I thought this day would never come. Today GeoCities, arguably the golden web child of the ‘90s, is deleted. Not taken down, not discontinued, but completely wiped out. The millions of web pages and terabytes worth of data provided by those without the means to create a legitimate website fifteen years ago will never be obtainable again, unless one takes the time to backup their data.
With web-hosting being as cheap as it is today, and the availability of more and more Javascript and CSS templates, creating a simple, personal website is now far more beneficial and almost as easy as Geocities once was. But before personal hosting became widespread, Geocities was the greatest way to get your opinion out to potentially hundreds of millions of people (though the bandwidth essentially limited your page to having only five users at a time). I had at least four different Pokemon websites as a child.
A moment of silence for what was at one point the greatest thing to exist in the world, ever.
What’s funny is that on the eve of its closure, the home page title still says “Get a web site with easy-to-use site building tools.”
This shows the singular threat to human knowledge posed by relying totally upon a digital archive. I applaud BU’s moves toward Open Access and Digital Archives, but consider this a today and tomorrow thing, not forever, or even for a lifetime.
My uncle just sent me a CD with hundreds of pictures from family and scenes in Minnesota taken by my then-young future grandfather on glass-plate photographs during 1910-1928. I also put them on my home computer. He will archive the original photo plates somewhere, and I’ll bet that they survive longer (barring fires and floods, of course) than CD readers and software that recognizes .jpg files.

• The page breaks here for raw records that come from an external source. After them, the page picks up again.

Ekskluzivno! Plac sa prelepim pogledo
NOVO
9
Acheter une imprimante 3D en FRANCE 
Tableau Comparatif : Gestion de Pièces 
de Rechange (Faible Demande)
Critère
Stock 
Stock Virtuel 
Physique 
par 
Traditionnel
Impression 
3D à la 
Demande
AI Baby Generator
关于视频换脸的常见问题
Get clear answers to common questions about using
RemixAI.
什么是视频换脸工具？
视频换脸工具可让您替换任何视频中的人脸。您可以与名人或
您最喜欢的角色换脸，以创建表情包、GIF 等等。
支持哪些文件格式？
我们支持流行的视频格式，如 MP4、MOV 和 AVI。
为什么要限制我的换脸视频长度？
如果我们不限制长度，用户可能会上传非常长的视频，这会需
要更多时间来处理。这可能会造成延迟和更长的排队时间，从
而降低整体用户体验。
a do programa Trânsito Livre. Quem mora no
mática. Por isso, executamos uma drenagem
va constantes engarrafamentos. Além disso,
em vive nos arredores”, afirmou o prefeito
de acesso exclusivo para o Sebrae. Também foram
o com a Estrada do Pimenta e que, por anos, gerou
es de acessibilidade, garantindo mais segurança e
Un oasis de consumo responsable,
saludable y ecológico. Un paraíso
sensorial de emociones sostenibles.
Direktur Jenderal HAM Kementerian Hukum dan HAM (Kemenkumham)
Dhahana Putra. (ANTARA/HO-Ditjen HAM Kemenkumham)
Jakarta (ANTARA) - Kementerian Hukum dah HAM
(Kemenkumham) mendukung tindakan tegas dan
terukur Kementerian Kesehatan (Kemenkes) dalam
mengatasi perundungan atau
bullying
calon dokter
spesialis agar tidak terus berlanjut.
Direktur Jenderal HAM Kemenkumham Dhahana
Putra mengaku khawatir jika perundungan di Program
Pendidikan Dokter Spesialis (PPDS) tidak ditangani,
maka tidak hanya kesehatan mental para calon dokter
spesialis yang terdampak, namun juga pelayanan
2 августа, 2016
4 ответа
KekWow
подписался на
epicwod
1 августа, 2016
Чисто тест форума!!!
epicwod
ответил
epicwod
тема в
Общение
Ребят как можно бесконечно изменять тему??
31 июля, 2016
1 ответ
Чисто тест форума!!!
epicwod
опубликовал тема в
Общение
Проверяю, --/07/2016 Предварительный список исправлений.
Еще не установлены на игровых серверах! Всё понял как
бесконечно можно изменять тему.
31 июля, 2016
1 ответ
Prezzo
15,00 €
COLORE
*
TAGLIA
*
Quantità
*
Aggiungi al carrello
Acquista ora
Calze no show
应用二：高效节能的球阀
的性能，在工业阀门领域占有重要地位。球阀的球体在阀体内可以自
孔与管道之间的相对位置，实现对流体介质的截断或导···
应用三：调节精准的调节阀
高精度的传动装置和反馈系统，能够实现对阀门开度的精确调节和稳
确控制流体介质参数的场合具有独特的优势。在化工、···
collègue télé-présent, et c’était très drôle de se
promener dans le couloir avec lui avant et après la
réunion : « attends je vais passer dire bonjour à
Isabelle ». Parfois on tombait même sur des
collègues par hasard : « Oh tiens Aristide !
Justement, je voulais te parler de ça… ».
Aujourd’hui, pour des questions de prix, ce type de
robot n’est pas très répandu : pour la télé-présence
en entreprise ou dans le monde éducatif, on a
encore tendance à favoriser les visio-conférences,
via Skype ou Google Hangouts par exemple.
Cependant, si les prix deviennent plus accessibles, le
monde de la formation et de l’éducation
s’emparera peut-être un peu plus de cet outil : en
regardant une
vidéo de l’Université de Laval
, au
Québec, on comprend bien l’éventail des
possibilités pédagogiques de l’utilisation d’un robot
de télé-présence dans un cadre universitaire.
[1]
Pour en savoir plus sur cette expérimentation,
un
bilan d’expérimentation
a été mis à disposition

Students! If you have a few precious digital pictures that represent (the better side of) who you are at this stage of your life, print them out on a high quality photo printer and snail mail them to your mother along with a handwritten note. Later when you are more settled, and have to deal with the difficult task of closing down your parent’s home(s), I hope you find them and keep them, long after you have given up finding them on your PetaByte thumb drive.